At its meeting last week, the Board of Trustees of the Christian Reformed Church struggled at length to find a way to match budgeting needs with ministry priorities.
One priority is the new Faith Formation initiatives that are part of a realignment of ministry offices that will likely include dissolving the board of Faith Alive.
The ministry share recommendations to Synod 2013 (the annual leadership meeting of the CRC) are likely to include a request for a 2 percent increase for those initiatives that will also, if adopted, roll in the ministry shares currently allocated to Faith Alive. That will raise the current ministry share of $326.26 to $332.78 per adult member. Ministry shares are the money used to support denominational ministries.
The board also endorsed a report from the Office of Pastor-Church Relations that lays out ways to engage with pastors and churches before tensions escalate beyond being able to be resolved. The report, which will go to Synod 2013, is in response to a request from Synod 2012 and, if adopted, will have budget implications.

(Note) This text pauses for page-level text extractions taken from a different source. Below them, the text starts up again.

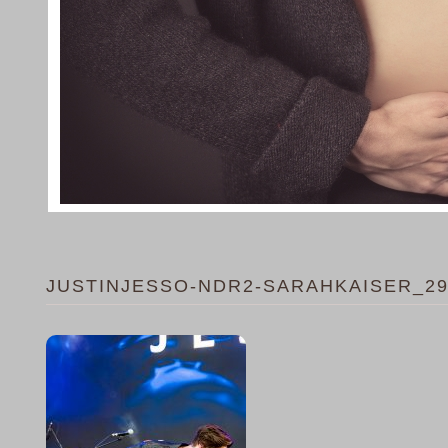
JUSTINJESSO-NDR2-SARAHKAISER_29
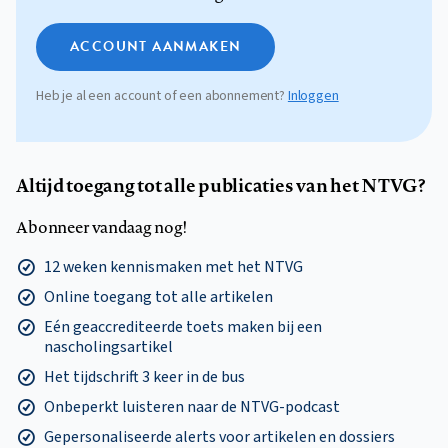
ACCOUNT AANMAKEN
Heb je al een account of een abonnement?
Inloggen
Altijd toegang tot alle publicaties van het NTVG?
Abonneer vandaag nog!
12 weken kennismaken met het NTVG
Online toegang tot alle artikelen
Eén geaccrediteerde toets maken bij een
nascholingsartikel
Het tijdschrift 3 keer in de bus
Onbeperkt luisteren naar de NTVG-podcast
Gepersonaliseerde alerts voor artikelen en dossiers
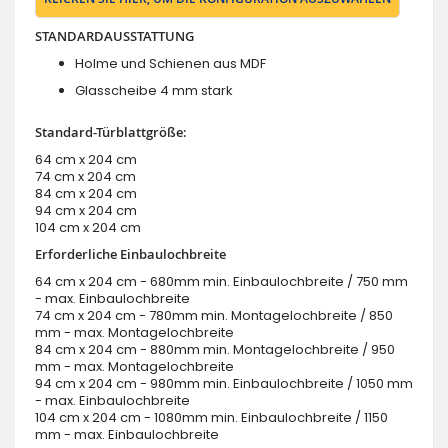
STANDARDAUSSTATTUNG
Holme und Schienen aus MDF
Glasscheibe 4 mm stark
Standard-Türblattgröße:
64 cm x 204 cm
74 cm x 204 cm
84 cm x 204 cm
94 cm x 204 cm
104 cm x 204 cm
Erforderliche Einbaulochbreite
64 cm x 204 cm - 680mm min. Einbaulochbreite / 750 mm
- max. Einbaulochbreite
74 cm x 204 cm - 780mm min. Montagelochbreite / 850
mm - max. Montagelochbreite
84 cm x 204 cm - 880mm min. Montagelochbreite / 950
mm - max. Montagelochbreite
94 cm x 204 cm - 980mm min. Einbaulochbreite / 1050 mm
- max. Einbaulochbreite
104 cm x 204 cm - 1080mm min. Einbaulochbreite / 1150
mm - max. Einbaulochbreite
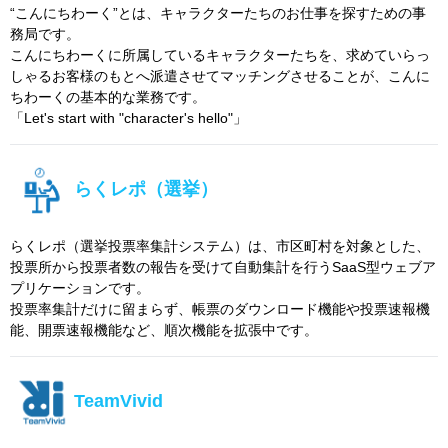
“こんにちわーく”とは、キャラクターたちのお仕事を探すための事
務局です。
こんにちわーくに所属しているキャラクターたちを、求めていらっ
しゃるお客様のもとへ派遣させてマッチングさせることが、こんに
ちわーくの基本的な業務です。
「Let's start with "character's hello"」
らくレポ（選挙）
らくレポ（選挙投票率集計システム）は、市区町村を対象とした、
投票所から投票者数の報告を受けて自動集計を行うSaaS型ウェブア
プリケーションです。
投票率集計だけに留まらず、帳票のダウンロード機能や投票速報機
能、開票速報機能など、順次機能を拡張中です。
TeamVivid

Study committees bringing reports directly to Synod 2013 also have budget implications. The Diversity in Leadership Planning Group II (DLPG II) is asking for $1 million over two years.

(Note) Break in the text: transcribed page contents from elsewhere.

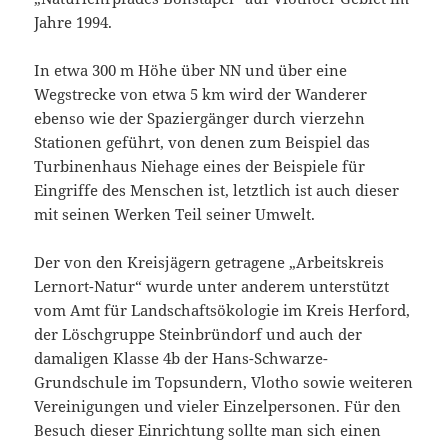
Jahre 1994.
In etwa 300 m Höhe über NN und über eine
Wegstrecke von etwa 5 km wird der Wanderer
ebenso wie der Spaziergänger durch vierzehn
Stationen geführt, von denen zum Beispiel das
Turbinenhaus Niehage eines der Beispiele für
Eingriffe des Menschen ist, letztlich ist auch dieser
mit seinen Werken Teil seiner Umwelt.
Der von den Kreisjägern getragene „Arbeitskreis
Lernort-Natur“ wurde unter anderem unterstützt
vom Amt für Landschaftsökologie im Kreis Herford,
der Löschgruppe Steinbründorf und auch der
damaligen Klasse 4b der Hans-Schwarze-
Grundschule im Topsundern, Vlotho sowie weiteren
Vereinigungen und vieler Einzelpersonen. Für den
Besuch dieser Einrichtung sollte man sich einen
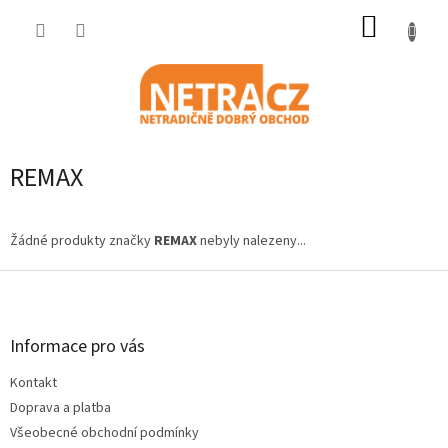
Přejít
NÁKUP
na
obsah
KOŠÍK
REMAX
Žádné produkty značky
REMAX
nebyly nalezeny...
Z
á
p
a
Informace pro vás
t
Kontakt
í
Doprava a platba
Všeobecné obchodní podmínky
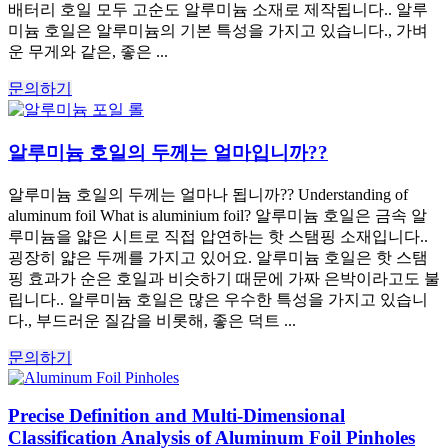
배터리 호일 모두 고순도 알루미늄 소재로 제작됩니다.. 알루
미늄 호일은 알루미늄의 기본 특성을 가지고 있습니다., 가벼
운 무게와 같은, 좋은 ...
문의하기
알루미늄 호일의 두께는 얼마입니까??
알루미늄 호일의 두께는 얼마나 됩니까?? Understanding of
aluminum foil What is aluminium foil? 알루미늄 호일은 금속 알
루미늄을 얇은 시트로 직접 압연하는 핫 스탬핑 소재입니다..
굉장히 얇은 두께를 가지고 있어요. 알루미늄 호일은 핫 스탬
핑 효과가 순은 호일과 비슷하기 때문에 가짜 은박이라고도 불
립니다.. 알루미늄 호일은 많은 우수한 특성을 가지고 있습니
다., 부드러운 질감을 비롯해, 좋은 덕트 ...
문의하기
Precise Definition and Multi-Dimensional
Classification Analysis of Aluminum Foil Pinholes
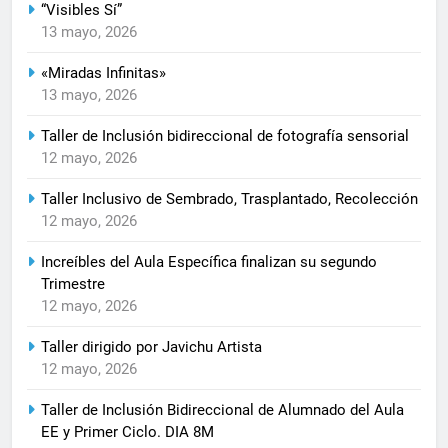
“Visibles Sí”
13 mayo, 2026
«Miradas Infinitas»
13 mayo, 2026
Taller de Inclusión bidireccional de fotografía sensorial
12 mayo, 2026
Taller Inclusivo de Sembrado, Trasplantado, Recolección
12 mayo, 2026
Increíbles del Aula Específica finalizan su segundo
Trimestre
12 mayo, 2026
Taller dirigido por Javichu Artista
12 mayo, 2026
Taller de Inclusión Bidireccional de Alumnado del Aula
EE y Primer Ciclo. DIA 8M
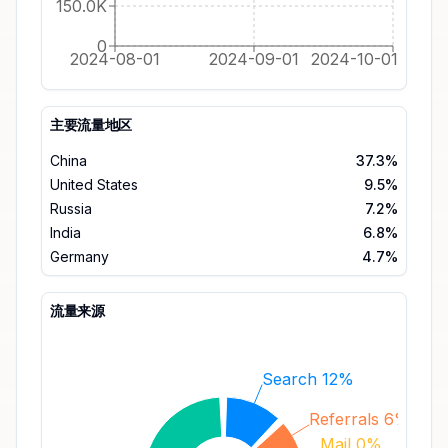
150.0K
0
2024-08-01
2024-09-01
2024-10-01
主要流量地区
China
37.3%
United States
9.5%
Russia
7.2%
India
6.8%
Germany
4.7%
流量来源
Search 12%
Referrals 6%
Mail 0%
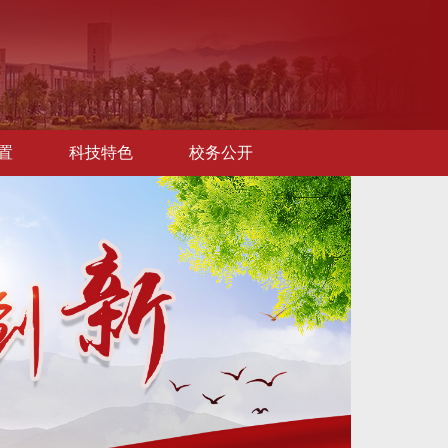
置
科技特色
校务公开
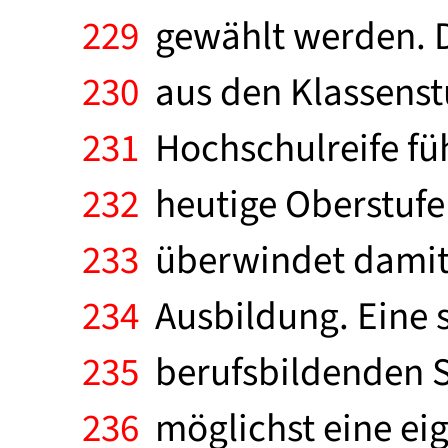
229
gewählt werden. D
230
aus den Klassenstu
231
Hochschulreife füh
232
heutige Oberstufe
233
überwindet damit 
234
Ausbildung. Eine s
235
berufsbildenden Sc
236
möglichst eine eig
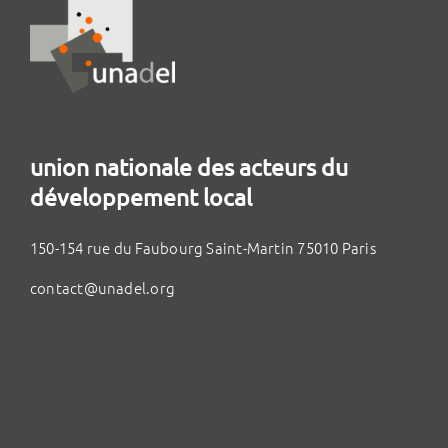
union nationale des acteurs du
développement local
150-154 rue du Faubourg Saint-Martin 75010 Paris
contact@unadel.org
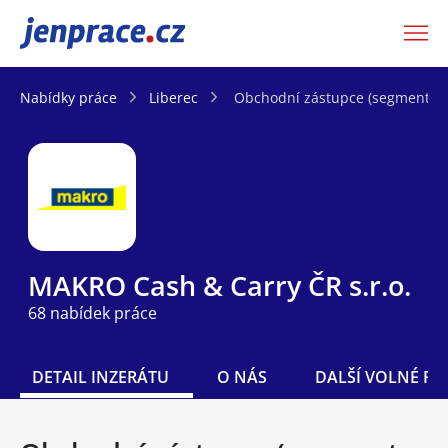
JenPráce.cz
Nabídky práce
Liberec
Obchodní zástupce (segment H
MAKRO Cash & Carry ČR s.r.o.
68 nabídek práce
DETAIL INZERÁTU
O NÁS
DALŠÍ VOLNÉ PO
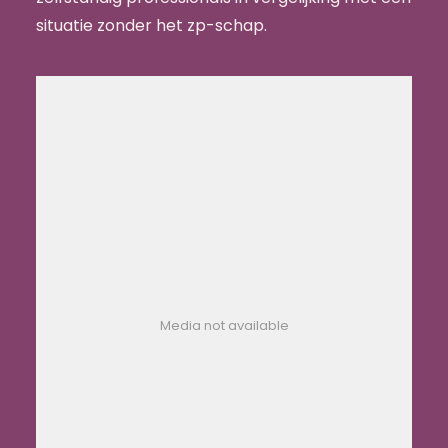
situatie zonder het zp-schap.
Media not available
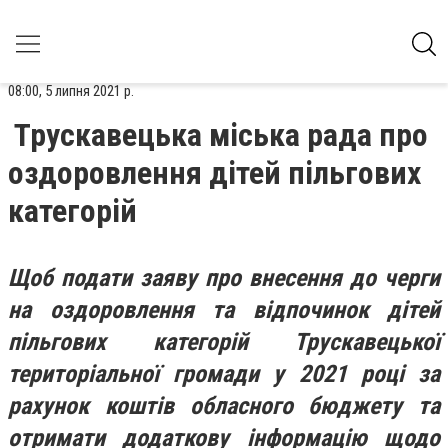
08:00, 5 липня 2021 р.
Трускавецька міська рада про
оздоровлення дітей пільгових
категорій
Щоб подати заяву про внесення до черги
на оздоровлення та відпочинок дітей
пільгових категорій Трускавецької
територіальної громади у 2021 році за
рахунок коштів обласного бюджету та
отримати додаткову інформацію щодо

The Diakonia Remixed study report recommends the creation of a deacons’ institute.
The board also noted with concern that above-ministry-share donor income at Christian Reformed Home Missions is currently running at only 50 percent of what was budgeted for this year.
Eventually the board requested that the administration bring possible options for funding the recommendations of Pastor-Church Relations proposals and the budget implications of the DLPG II if it is adopted.
Unless there is an additional increase in ministry shares to fund the new initiatives, the board noted, the money will have to come out of the budget of the other ministry agencies.